__To do__:
1. According to the article about 2 Brothers on the 4th Floor, which of the group's singles was picked up by Dutch radio stations in 1990?
2. Pick up the article about 2 Brothers on the 4th Floor right after its final sentence and keep writing it.

Start of Passage to read

- Origin: Utrecht, the Netherlands
- Genres: Eurodance, happy hardcore
- Years active: 1990–2001, 2002–present
- Members: Martin Boer Bobby Boer Masta Li-Ann
- Past members: Desray D-Rock Da Smooth Baron MC Peggy "The Duchess" Gale Robinson
- Website: 2brothersonthe4thfloor.nl

= 2 Brothers on the 4th Floor =

Dutch musical group

2 Brothers on the 4th Floor is a Dutch musical group created in 1990 by brothers Martin and Bobby Boer. The group has had success in many countries around the world, including their native Netherlands, the United States and the United Kingdom. Besides Martin and Bobby Boer, other members of the club music project include Dutch singer Li-Ann and Masta, while among past ones there were Des'ray and D-Rock.

== History ==
=== Early career: 1990–1991 ===
The Boer brothers had already been experimenting with music in a small bedroom when they finally gained note in 1990, when their single Can't Help Myself was picked up by Dutch radio stations and became an international hit. The brothers then brought together rapper Da Smooth Baron MC and singers Peggy "The Duchess" and Gale Robinson to form their stage act. The release of their next single, Turn Da Music Up, was somewhat less successful, but helped the band to gain name recognition.

End of Passage to read
Start of Record set

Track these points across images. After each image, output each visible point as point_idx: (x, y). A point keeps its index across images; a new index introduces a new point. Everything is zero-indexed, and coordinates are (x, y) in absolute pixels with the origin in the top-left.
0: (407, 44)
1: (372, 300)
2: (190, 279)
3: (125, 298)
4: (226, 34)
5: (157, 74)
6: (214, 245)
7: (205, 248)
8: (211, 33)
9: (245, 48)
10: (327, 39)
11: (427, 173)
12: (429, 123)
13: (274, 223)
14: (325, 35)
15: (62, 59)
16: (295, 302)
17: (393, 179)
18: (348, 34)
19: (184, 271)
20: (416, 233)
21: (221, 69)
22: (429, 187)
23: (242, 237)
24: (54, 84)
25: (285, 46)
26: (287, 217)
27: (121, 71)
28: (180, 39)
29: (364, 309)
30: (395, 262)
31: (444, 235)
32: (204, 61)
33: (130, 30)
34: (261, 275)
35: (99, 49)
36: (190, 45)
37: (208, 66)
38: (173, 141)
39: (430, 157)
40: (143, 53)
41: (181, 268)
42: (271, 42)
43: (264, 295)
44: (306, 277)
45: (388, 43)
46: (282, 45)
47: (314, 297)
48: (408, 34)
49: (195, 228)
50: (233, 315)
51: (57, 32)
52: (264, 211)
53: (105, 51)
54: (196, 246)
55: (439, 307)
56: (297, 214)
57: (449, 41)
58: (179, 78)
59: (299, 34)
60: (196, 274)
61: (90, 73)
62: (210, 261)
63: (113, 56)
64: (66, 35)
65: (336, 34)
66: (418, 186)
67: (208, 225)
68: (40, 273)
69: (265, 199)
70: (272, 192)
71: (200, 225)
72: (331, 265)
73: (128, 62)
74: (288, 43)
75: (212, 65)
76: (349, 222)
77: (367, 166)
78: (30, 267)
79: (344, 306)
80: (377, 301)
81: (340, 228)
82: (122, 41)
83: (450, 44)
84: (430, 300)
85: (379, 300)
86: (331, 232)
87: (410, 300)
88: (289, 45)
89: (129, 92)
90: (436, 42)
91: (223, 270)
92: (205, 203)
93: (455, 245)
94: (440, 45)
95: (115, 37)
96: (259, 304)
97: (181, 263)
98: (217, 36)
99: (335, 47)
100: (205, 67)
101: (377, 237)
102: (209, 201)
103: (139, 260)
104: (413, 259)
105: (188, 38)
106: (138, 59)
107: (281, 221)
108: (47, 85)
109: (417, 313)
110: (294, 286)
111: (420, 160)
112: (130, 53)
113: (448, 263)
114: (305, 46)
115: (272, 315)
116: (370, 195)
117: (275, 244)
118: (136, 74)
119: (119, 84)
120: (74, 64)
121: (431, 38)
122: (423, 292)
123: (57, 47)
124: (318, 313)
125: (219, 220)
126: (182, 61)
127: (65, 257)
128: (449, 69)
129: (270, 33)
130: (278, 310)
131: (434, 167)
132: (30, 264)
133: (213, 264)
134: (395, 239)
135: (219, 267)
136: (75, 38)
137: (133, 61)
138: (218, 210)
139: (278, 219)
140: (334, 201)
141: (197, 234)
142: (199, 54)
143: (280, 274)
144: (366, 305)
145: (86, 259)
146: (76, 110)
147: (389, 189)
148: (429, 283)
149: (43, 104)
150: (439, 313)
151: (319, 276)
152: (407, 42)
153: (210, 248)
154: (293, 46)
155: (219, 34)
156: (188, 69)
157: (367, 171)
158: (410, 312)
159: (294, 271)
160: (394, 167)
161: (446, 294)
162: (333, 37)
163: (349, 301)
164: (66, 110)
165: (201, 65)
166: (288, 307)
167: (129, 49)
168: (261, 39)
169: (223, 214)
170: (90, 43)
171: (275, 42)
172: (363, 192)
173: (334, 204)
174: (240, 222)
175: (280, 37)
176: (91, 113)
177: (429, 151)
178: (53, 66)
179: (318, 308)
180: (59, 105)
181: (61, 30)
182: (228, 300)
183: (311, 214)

End of Record set
Start of Record set

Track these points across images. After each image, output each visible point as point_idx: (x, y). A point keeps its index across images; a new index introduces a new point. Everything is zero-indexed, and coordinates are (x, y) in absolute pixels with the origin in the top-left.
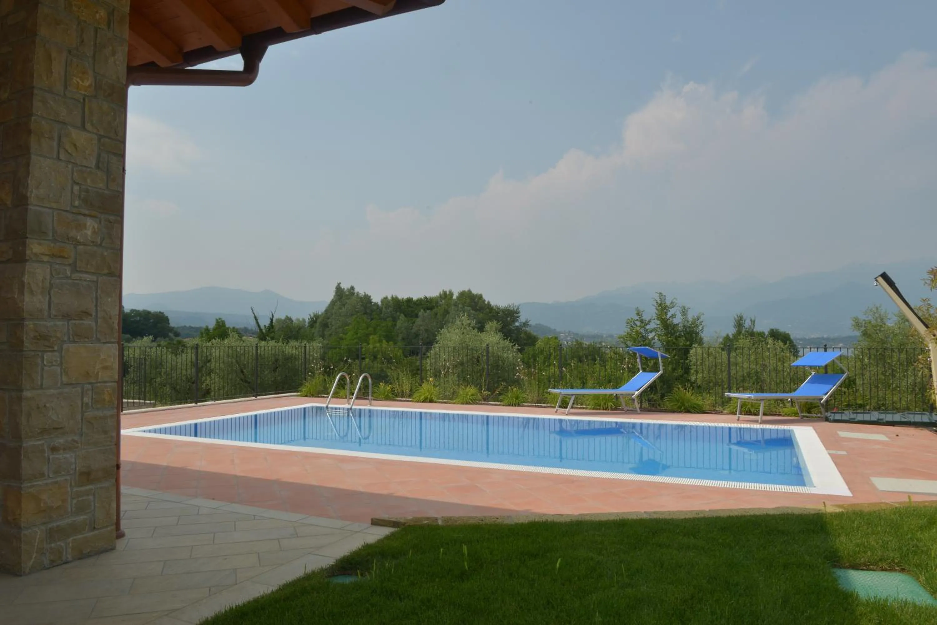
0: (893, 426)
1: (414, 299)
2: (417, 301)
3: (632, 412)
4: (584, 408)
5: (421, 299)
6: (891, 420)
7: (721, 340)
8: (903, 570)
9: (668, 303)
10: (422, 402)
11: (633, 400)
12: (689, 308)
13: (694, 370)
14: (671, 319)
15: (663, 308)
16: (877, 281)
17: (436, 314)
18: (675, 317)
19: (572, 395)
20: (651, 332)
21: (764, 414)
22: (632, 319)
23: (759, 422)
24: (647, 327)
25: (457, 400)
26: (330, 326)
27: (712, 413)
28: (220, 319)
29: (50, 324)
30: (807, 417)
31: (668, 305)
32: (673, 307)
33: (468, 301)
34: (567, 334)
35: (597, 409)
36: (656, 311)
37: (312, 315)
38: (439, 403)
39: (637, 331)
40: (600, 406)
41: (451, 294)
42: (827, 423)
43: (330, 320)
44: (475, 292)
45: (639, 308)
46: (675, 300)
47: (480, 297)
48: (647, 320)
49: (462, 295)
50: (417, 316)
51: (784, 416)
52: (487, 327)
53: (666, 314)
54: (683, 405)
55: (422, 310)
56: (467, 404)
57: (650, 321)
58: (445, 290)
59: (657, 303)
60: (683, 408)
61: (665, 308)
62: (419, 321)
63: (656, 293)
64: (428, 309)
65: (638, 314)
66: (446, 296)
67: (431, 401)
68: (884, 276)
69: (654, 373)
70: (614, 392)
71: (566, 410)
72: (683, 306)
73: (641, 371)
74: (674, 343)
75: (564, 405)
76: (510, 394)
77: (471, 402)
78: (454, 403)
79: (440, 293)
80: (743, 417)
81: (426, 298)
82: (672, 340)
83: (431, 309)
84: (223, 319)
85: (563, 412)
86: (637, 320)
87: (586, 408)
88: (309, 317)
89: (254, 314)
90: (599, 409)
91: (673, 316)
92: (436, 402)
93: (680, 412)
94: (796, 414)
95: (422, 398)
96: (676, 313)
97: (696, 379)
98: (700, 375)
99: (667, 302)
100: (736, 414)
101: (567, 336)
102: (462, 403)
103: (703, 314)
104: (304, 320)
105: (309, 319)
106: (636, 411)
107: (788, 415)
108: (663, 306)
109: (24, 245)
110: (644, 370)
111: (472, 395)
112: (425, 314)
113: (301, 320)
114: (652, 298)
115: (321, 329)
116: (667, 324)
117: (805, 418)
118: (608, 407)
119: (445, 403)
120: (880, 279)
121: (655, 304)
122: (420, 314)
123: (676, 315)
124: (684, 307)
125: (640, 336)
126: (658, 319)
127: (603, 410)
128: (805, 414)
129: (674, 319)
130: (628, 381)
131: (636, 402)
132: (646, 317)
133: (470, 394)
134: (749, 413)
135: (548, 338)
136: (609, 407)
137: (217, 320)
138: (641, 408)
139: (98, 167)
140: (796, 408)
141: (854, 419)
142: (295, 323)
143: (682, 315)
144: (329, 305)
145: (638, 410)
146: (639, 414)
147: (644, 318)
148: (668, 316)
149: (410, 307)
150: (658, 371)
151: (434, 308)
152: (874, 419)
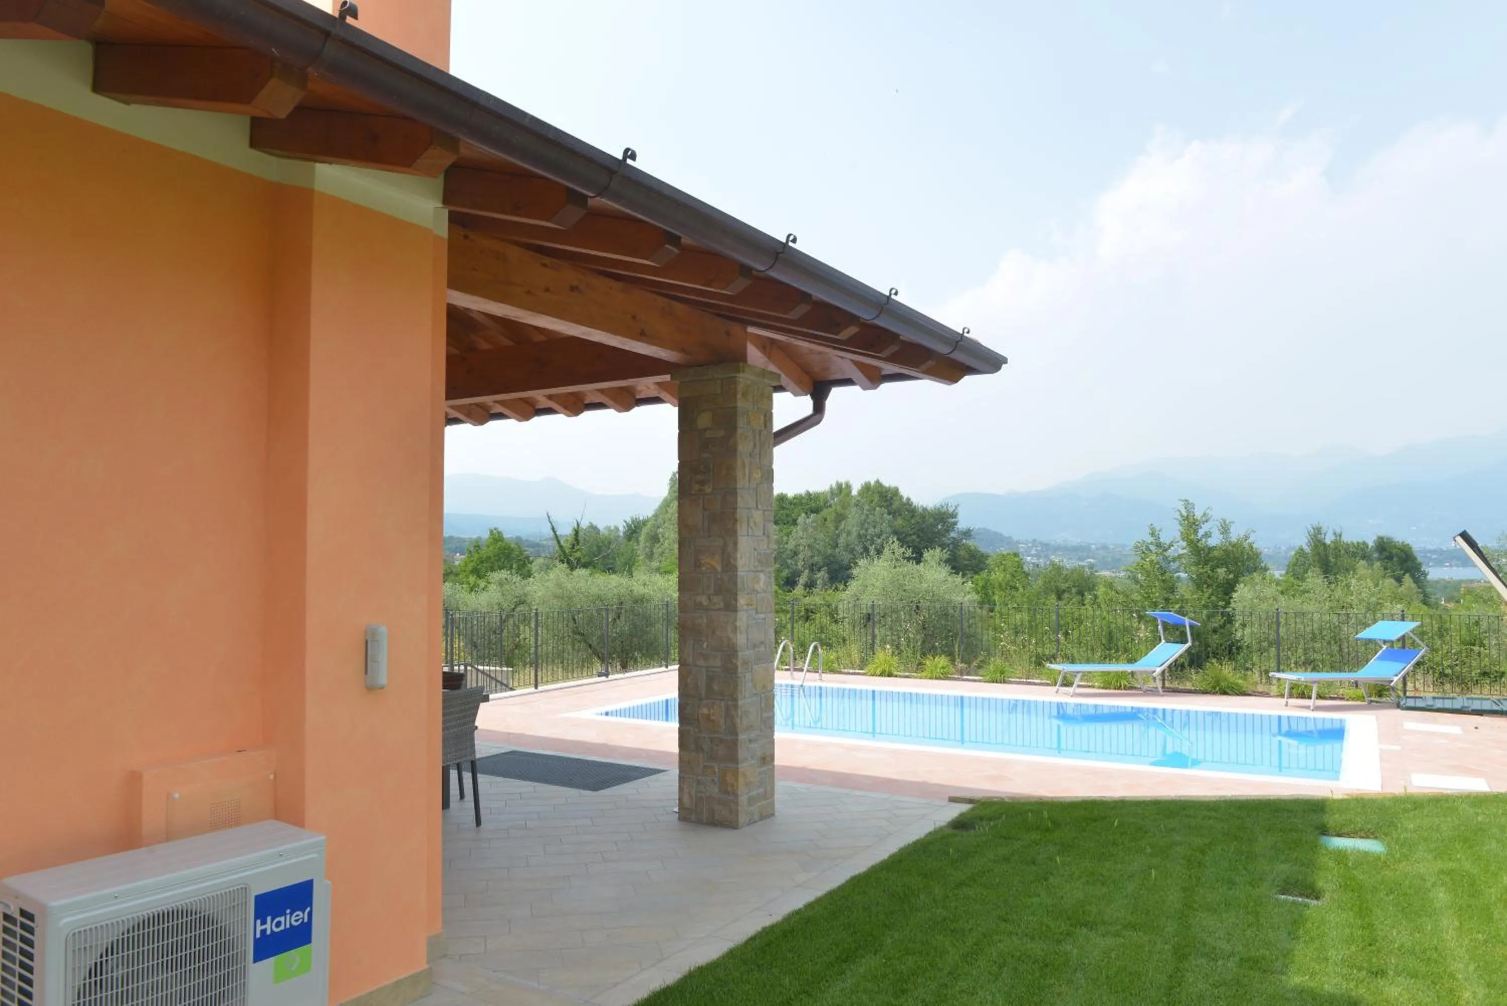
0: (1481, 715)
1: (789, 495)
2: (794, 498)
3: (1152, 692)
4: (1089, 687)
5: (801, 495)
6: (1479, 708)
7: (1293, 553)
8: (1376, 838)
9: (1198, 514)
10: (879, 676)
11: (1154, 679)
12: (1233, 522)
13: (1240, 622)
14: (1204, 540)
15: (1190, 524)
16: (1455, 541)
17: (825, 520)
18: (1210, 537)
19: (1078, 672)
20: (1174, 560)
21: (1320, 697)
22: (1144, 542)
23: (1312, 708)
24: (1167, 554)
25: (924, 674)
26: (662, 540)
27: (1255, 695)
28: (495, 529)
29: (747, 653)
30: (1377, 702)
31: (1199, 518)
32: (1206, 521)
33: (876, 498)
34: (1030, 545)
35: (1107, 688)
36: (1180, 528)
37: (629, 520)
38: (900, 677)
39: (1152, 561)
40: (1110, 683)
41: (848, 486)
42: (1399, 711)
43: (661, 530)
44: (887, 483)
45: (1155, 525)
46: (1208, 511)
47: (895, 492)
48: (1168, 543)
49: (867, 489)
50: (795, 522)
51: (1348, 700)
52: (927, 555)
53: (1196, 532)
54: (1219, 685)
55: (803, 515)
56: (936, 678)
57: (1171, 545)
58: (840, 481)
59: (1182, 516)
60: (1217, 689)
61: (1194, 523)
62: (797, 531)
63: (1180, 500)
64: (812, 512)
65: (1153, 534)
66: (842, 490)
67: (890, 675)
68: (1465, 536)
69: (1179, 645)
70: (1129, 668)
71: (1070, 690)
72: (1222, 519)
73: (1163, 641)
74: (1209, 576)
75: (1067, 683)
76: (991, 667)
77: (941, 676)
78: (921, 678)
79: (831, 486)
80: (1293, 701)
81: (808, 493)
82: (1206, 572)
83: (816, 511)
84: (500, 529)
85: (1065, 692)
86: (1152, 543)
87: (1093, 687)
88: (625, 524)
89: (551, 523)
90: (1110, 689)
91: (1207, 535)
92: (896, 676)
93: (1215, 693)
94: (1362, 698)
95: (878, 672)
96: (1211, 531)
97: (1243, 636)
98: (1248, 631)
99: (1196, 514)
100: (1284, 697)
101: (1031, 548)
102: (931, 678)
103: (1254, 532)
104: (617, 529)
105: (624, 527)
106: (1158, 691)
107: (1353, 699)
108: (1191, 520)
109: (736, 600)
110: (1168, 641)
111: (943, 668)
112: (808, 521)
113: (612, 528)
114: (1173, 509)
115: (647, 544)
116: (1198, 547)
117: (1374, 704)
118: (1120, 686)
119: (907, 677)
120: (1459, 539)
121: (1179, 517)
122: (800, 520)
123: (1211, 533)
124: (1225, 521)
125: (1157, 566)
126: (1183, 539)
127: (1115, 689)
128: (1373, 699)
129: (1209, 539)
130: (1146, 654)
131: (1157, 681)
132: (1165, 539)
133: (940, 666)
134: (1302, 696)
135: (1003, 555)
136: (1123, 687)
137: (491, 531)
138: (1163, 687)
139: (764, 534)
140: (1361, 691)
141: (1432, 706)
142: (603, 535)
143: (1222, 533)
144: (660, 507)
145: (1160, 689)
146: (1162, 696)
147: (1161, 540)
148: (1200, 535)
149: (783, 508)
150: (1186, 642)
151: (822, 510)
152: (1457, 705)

End of Record set

__Expected outputs__:
1. Can't Help Myself

2.
2 Brothers on the 4th Floor made two hit singles together before separating. Martin Boer moved into a new professional studio and started making remixes under the name Dancability Productions, making remixes for artists such as Becky Bell, Twenty 4 Seven and Luv' (for their Megamix '93), while Bobby Boer designed record covers and CD inlays for other artists.

=== 1993–1994: Revival and Dreams ===
2 Brothers on the 4th Floor was revived by the Boer brothers in 1993. Bobby joined Martin in his studio and, after some time, released the single Never Alone. This single was the first to be launched with rapper D-Rock (René Philips) and singer Desirée Manders (stage name: Des'Ray). The song Dreams, which is the title song of the band's first album, was a song that captured the essence of Eurodance. Due to the genre's popularity when the song was released in 1994, the song became a hit both nationally and internationally. The band's renewed style and concept was accepted well by Dutch audience. Never Alone topped the charts for weeks and went gold. Dreams, the band's subsequent single, went straight to number one and remained on the charts for weeks (as well as reaching the top 30 on Billboards Hot Dance Club Songs chart in the United States) and Let Me Be Free, its successor, remained in the top ten nationally for some time.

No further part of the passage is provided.